Prat’s father, Frederic, trains 15 to 20 trotters every year that he maintains in a barn so close to the family’s house that it almost served as an extension to their residence.
“You open the door (to the house) and you’re in the barn, pretty much,” said Prat, 25.
He mucked stalls as a boy, learned to drive and handled whatever else his father needed. He became so familiar with the ways of different trotters that he came to regard them as pets.
“I was in the barn all day,” he said. “Horses were like a dog or a cat for me.”
Although Prat gained an appreciation for harness racing and greatly respected his father’s hard work, he never seriously considered that sport for his livelihood. The lure of thoroughbred racing was too strong to resist.
“I wanted to try a different path,” he said.
And he never looked back.
He rode his first winner at Fontainebleau, France in September, 2009. That same year, he was honored as the top apprentice rider in his native land. But his career leveled off once he lost his apprentice status; opportunities with good horses were difficult to come by.
“I was always in the top 20 in France,” he said, “but I could never get into the top 10.”
He occasionally competed in the United States before moving to the Southern California circuit full-time at the end of 2014. His perseverance would soon be tested by a racing accident that sidelined him for almost four months, half of them spent in a body cast.
How did he respond? By using the time off to enrol at the Berlitz School in Pasadena to gain command of the English language.
The fortunes of the 5’3”, 116-pound jockey have risen steadily since his return. He credits Hall of Fame trainer Richard Mandella for helping him to showcase his talents.
“He had faith in me and gave me some great opportunities,” he said. “That makes a big difference.”
Prat owns Breeders’ Cup victories each of the last two years, with Obviously in the Turf Sprint in 2016 and with Battle of Midway in the Dirt Mile last year. Earlier, he finished third with Battle of Midway in the Kentucky Derby.
Prat recently won the riding title at Santa Anita, which features a talent-laden jockey colony. He is aiming for his third consecutive crown at Del Mar’s prestigious summer meet. Bottom line: His willingness to change continents paid off in a big way.

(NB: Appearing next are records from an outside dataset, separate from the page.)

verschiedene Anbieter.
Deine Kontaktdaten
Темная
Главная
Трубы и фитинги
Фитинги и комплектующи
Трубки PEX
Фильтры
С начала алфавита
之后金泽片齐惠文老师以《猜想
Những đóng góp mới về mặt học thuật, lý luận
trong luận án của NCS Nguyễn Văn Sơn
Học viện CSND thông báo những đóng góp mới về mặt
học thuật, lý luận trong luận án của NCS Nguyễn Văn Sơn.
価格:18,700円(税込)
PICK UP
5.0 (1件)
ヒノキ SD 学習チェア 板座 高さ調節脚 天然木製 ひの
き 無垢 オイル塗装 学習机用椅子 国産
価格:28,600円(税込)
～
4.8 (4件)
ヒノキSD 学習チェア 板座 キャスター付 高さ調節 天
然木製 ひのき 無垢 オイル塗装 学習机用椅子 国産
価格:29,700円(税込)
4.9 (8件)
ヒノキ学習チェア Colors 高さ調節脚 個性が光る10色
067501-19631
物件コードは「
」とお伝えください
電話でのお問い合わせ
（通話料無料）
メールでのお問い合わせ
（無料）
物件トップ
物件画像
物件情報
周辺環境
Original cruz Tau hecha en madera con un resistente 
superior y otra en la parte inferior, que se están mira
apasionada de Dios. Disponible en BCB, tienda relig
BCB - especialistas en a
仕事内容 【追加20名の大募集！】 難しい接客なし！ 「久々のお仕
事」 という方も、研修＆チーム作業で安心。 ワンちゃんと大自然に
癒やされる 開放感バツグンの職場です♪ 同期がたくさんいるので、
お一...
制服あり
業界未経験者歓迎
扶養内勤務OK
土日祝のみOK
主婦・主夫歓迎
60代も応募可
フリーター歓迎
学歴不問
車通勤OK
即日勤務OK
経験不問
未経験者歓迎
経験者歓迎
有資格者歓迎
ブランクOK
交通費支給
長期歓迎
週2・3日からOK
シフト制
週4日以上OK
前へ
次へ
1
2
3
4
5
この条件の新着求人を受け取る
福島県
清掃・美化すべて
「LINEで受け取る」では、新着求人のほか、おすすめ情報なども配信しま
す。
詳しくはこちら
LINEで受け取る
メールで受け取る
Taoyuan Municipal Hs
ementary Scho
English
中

“I had lost a bit of confidence,” Prat said. “But by making that move, I forgot about what happened and just moved on.”
His mounts earned $12.3 million in 2016 and $12.6 million last year, allowing him to rank 11th nationally each time.
Not surprisingly, his father approves of his career choice. “At such a young age, to be racing at the highest levels in the world,” Frederic said, “his mother and I are very proud.”
He never pressured Flavien to follow his lead. “What I really wanted for my son was that he find a job that he was passionate about and when he woke up in the morning, he knew that his business was important to him,” he said.
Frederic retains his independence by owning at least 75 per cent of every horse he trains. He is assisted by Flavien’s brother Alexis, 22. Flavien remains emotionally and financially connected to his father’s business.
Seemingly bad luck turned very good when Andrea, a filly he partially owned with his father, had her promising racing career end prematurely due to a cut tendon. She was sent to prized stallion Timoko and her foal, Folelli, became a Group 1 winner when she took the Criterium des Jennes in February at 17-1.
Undoubtedly, Prat’s extensive knowledge of standardbreds is serving him well now.
“He’s a natural. He’s as natural a rider as you can find,” said Derek Lawson, Prat’s agent for the last four years. “Everything he does on a horse, he doesn’t even have to think about it. It’s just reactionary.”
Prat would spend countless hours riding a pony as a boy, time well spent.
“He’s got great hands,” Lawson said. “He has a great seat.”
Prat noted that thoroughbreds tend to be more high-strung than standardbreds. He also said, “At the end of the day, horses are horses.”
Understandably, he is setting his goals as high as they can possibly be.
“The Kentucky Derby is one of the races you’ve got to win. The big races, that’s where you want to be,” he said. “You never get enough.”